EXERCISE BRIEF -> Could you set down the records below exactly as they are, with no pictures?

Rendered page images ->
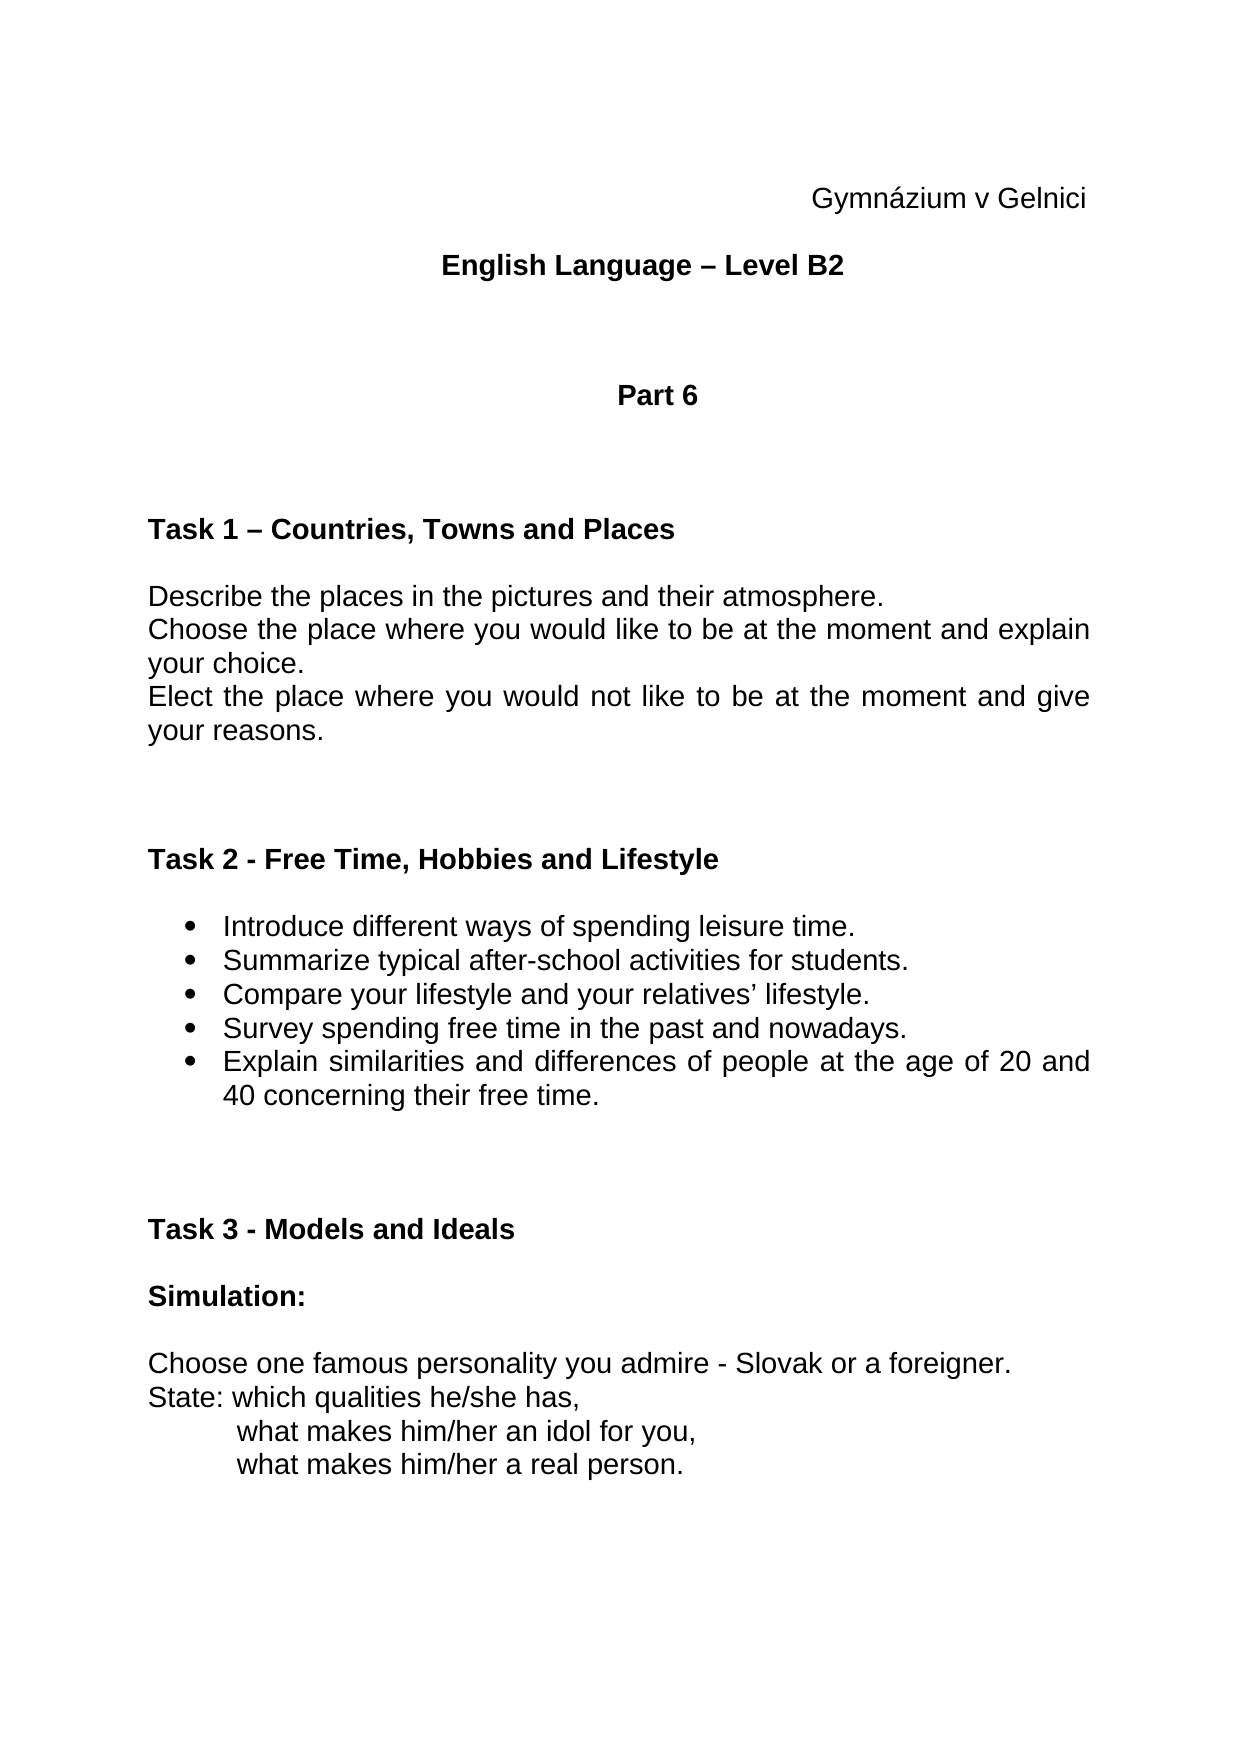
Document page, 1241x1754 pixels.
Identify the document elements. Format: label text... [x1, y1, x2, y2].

text Part 6 [223, 378, 1093, 411]
text Task 3 - Models and Ideals [148, 1212, 1093, 1246]
text Choose one famous personality you admire - Slovak or a foreigner. [148, 1347, 1093, 1380]
text Elect the place where you would not like to be at the moment and give your reasons. [148, 679, 1093, 747]
list Introduce different ways of spending leisure time. [185, 909, 1093, 943]
list Compare your lifestyle and your relatives’ lifestyle. [185, 977, 1093, 1011]
list Survey spending free time in the past and nowadays. [185, 1011, 1093, 1044]
text Simulation: [148, 1279, 1093, 1313]
text what makes him/her a real person. [148, 1447, 1093, 1481]
text Task 1 – Countries, Towns and Places [148, 512, 1093, 545]
text English Language – Level B2 [223, 248, 1093, 282]
text State: which qualities he/she has, [148, 1380, 1093, 1414]
list Summarize typical after-school activities for students. [185, 943, 1093, 977]
text Choose the place where you would like to be at the moment and explain your choice. [148, 612, 1093, 679]
text Task 2 - Free Time, Hobbies and Lifestyle [148, 842, 1093, 876]
text what makes him/her an idol for you, [148, 1414, 1093, 1447]
list Explain similarities and differences of people at the age of 20 and 40 concerning their free time. [185, 1044, 1093, 1112]
text Describe the places in the pictures and their atmosphere. [148, 579, 1093, 612]
text Gymnázium v Gelnici [148, 181, 1093, 215]
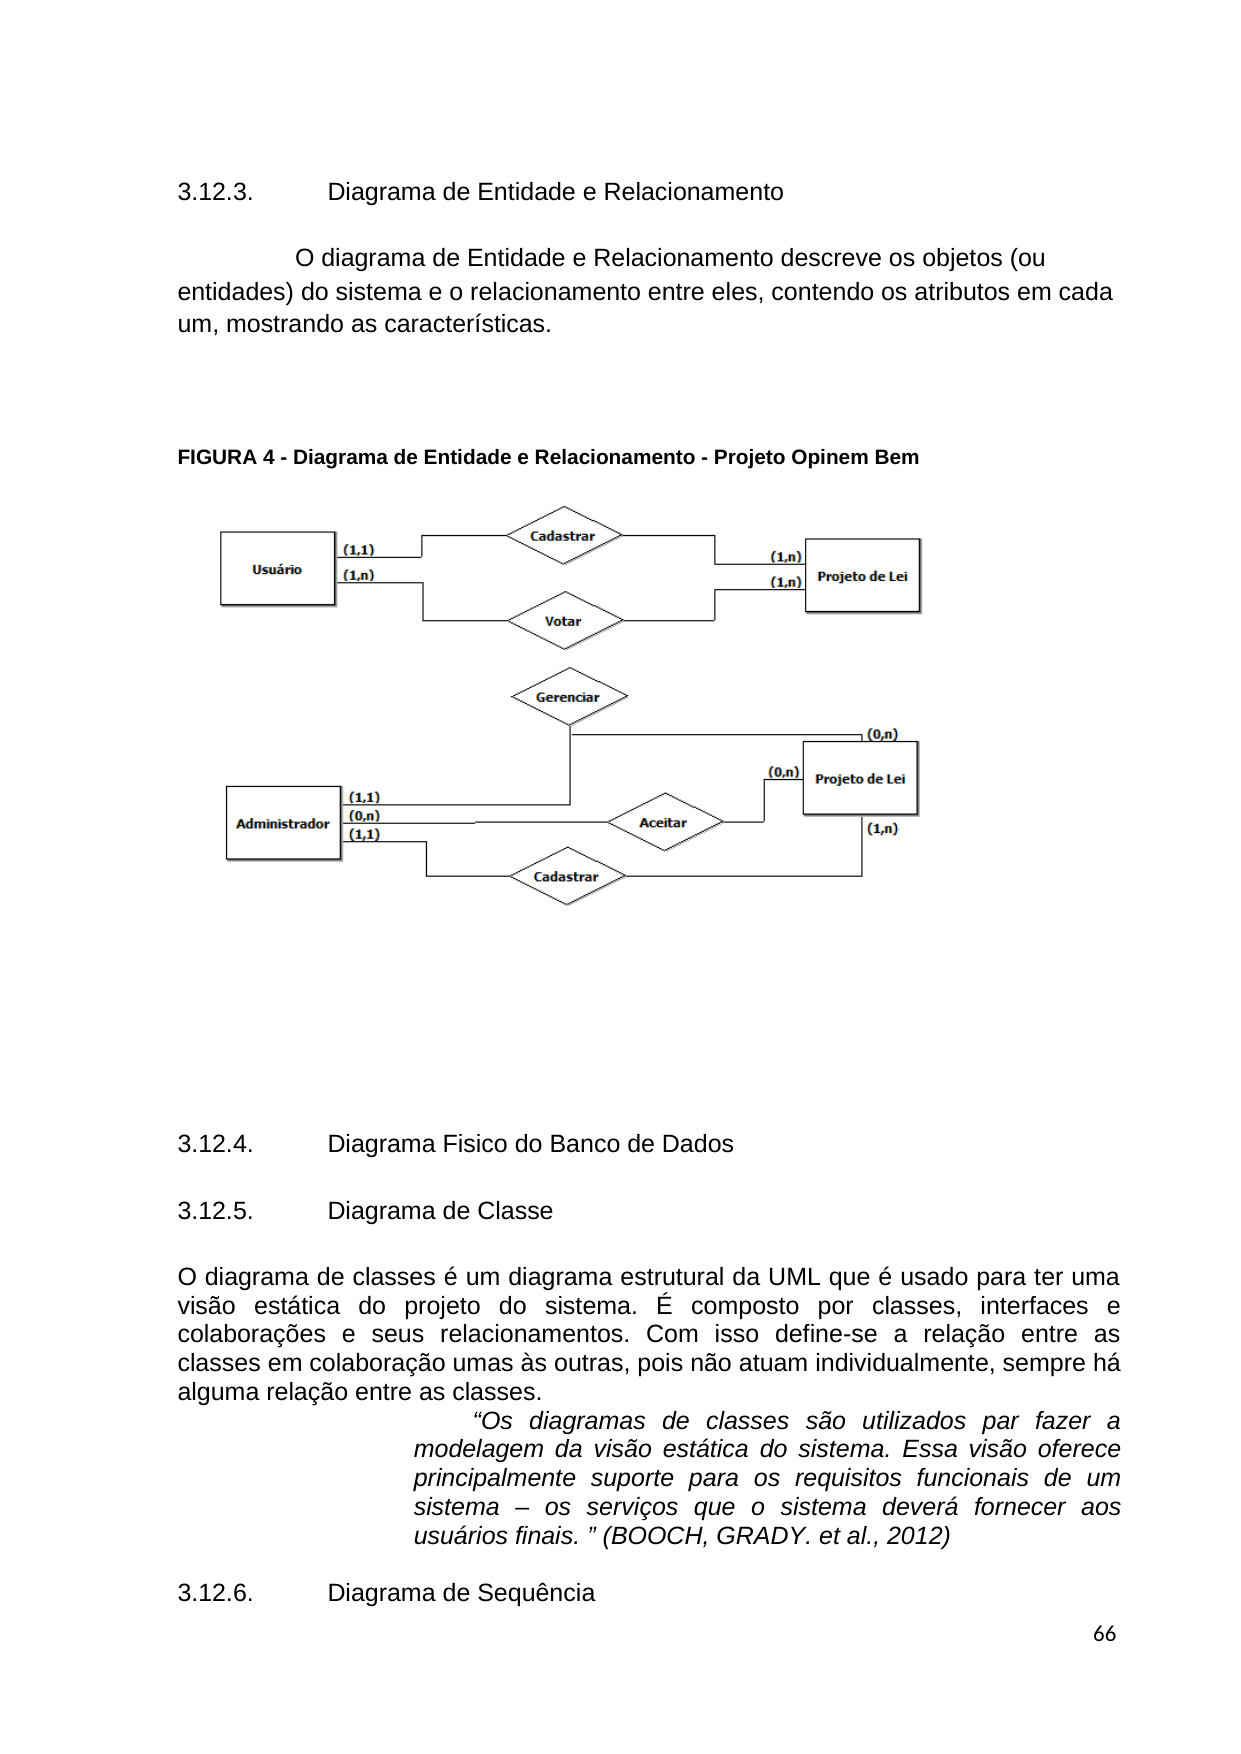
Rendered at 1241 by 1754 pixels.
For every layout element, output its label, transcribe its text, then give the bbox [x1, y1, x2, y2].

TASK ANSWER ->
Document page, 1241x1754 pixels.
Identify the document elements. Format: label text... [x1, y1, x2, y2].

text Part 6 [223, 378, 1093, 411]
text Task 3 - Models and Ideals [148, 1212, 1093, 1246]
text Choose one famous personality you admire - Slovak or a foreigner. [148, 1347, 1093, 1380]
text Elect the place where you would not like to be at the moment and give your reasons. [148, 679, 1093, 747]
list Introduce different ways of spending leisure time. [185, 909, 1093, 943]
list Compare your lifestyle and your relatives’ lifestyle. [185, 977, 1093, 1011]
list Survey spending free time in the past and nowadays. [185, 1011, 1093, 1044]
text Simulation: [148, 1279, 1093, 1313]
text what makes him/her a real person. [148, 1447, 1093, 1481]
text Task 1 – Countries, Towns and Places [148, 512, 1093, 545]
text English Language – Level B2 [223, 248, 1093, 282]
text State: which qualities he/she has, [148, 1380, 1093, 1414]
list Summarize typical after-school activities for students. [185, 943, 1093, 977]
text Choose the place where you would like to be at the moment and explain your choice. [148, 612, 1093, 679]
text Task 2 - Free Time, Hobbies and Lifestyle [148, 842, 1093, 876]
text what makes him/her an idol for you, [148, 1414, 1093, 1447]
list Explain similarities and differences of people at the age of 20 and 40 concerning their free time. [185, 1044, 1093, 1112]
text Describe the places in the pictures and their atmosphere. [148, 579, 1093, 612]
text Gymnázium v Gelnici [148, 181, 1093, 215]
Rendered at 1241 by 1754 pixels.
For every layout element, output its label, transcribe its text, then give the bbox [x1, y1, x2, y2].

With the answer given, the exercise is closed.